[Python-Dev] Issue 2986: difflib.SequenceMatcher is partly broken

Tim Peters tim.peters at gmail.com
Thu Jul 8 15:39:08 CEST 2010


[Antoine Pitrou]
> I don't think 2.7 should get any change at all here. Only 3.2 should be
> modified. As Tim said, difflib works ok for its intended use (regular
> text diffs).

That was the use case that drove the implementation, but it's going
too far to say that was the only "intended" case.  I believe (but
can't prove) that remains the most common use (& overwhelmingly so),
but it was indeed _intended_ to work for any sequences of hashable
elements.

And it always did, and it still does, in the sense that it computes a
diff that transforms the first sequence into the second sequence.  The
problem is that I introduced a heuristic speedup with the primary use
case in mind that turned out to vastly damage the _quality_ of the
results for some other uses (a correct diff isn't necessarily a useful
diff - for example, "delete the entire sequence you started with, then
insert the entire new sequence" is a correct diff for any pair of
input sequences, but not a useful diff for most purposes).
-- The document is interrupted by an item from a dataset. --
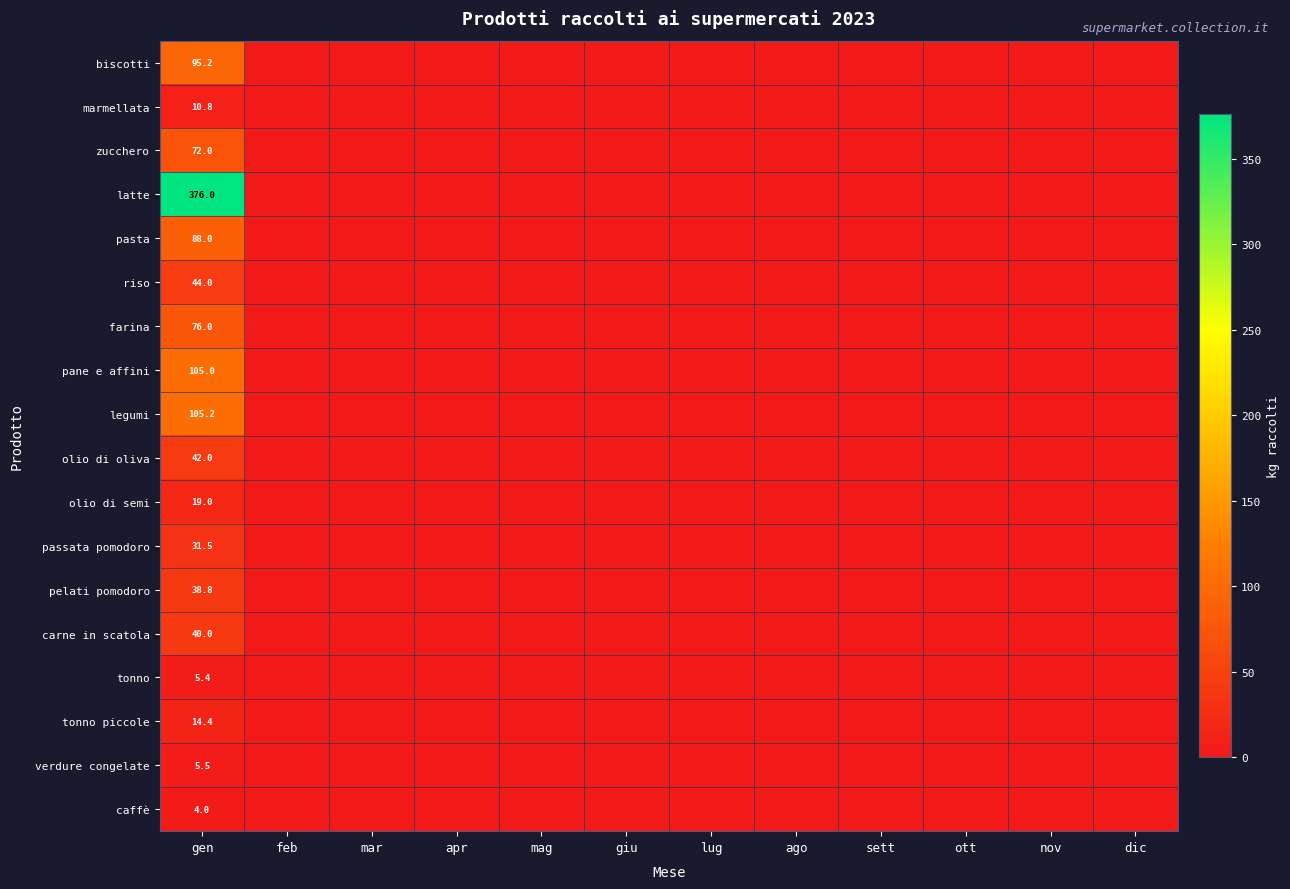

What is the spread (max minus min) of values at gen?

372.0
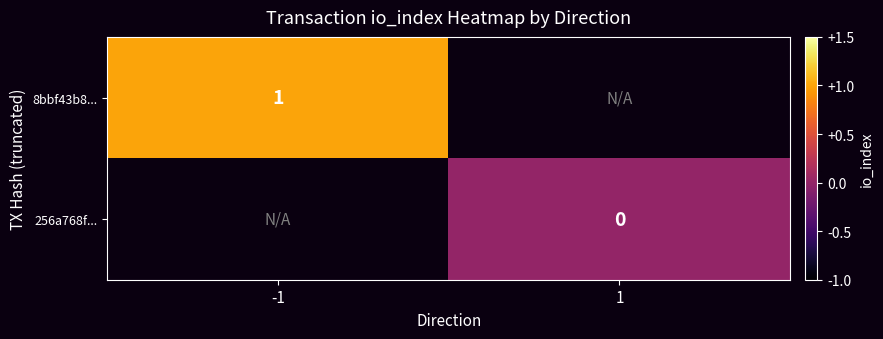

How many categories are shown in the chart?

2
> Making it work for other uses is a new feature, not a bugfix.

Definitely not a new feature.  These other cases used to deliver much
better diffs, before I introduced the heuristic in question.  People
with these other cases are asking for a way to get the results they
used to get - and we know that's so because a few figured out they get
what they want just by (in effect) reverting the checkin (made about 8
years ago) that _introduced_ the heuristic.  So they're looking for a
way to restore older behavior, not to introduce new behavior.  Of
course this is obscured by that the change happened so long ago that I
bet most of them don't know at first that it _was_ the old behavior.